WORK INSTRUCTIONS — With the line containing "behandlingsform" as the starting point, output every line of the data below through its final line, character for character.

RECORD EXCERPTS —
----

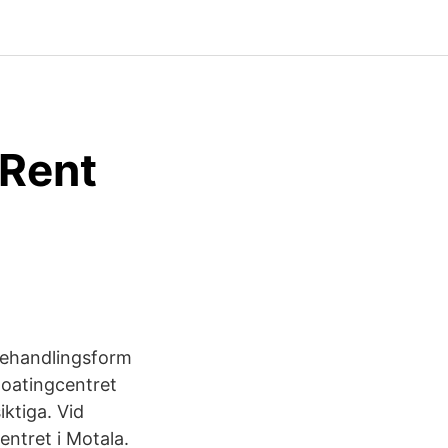
 Rent
 behandlingsform
loatingcentret
iktiga. Vid
ntret i Motala.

----

WRITTEN SOLUTION —
 behandlingsform
loatingcentret
iktiga. Vid
ntret i Motala.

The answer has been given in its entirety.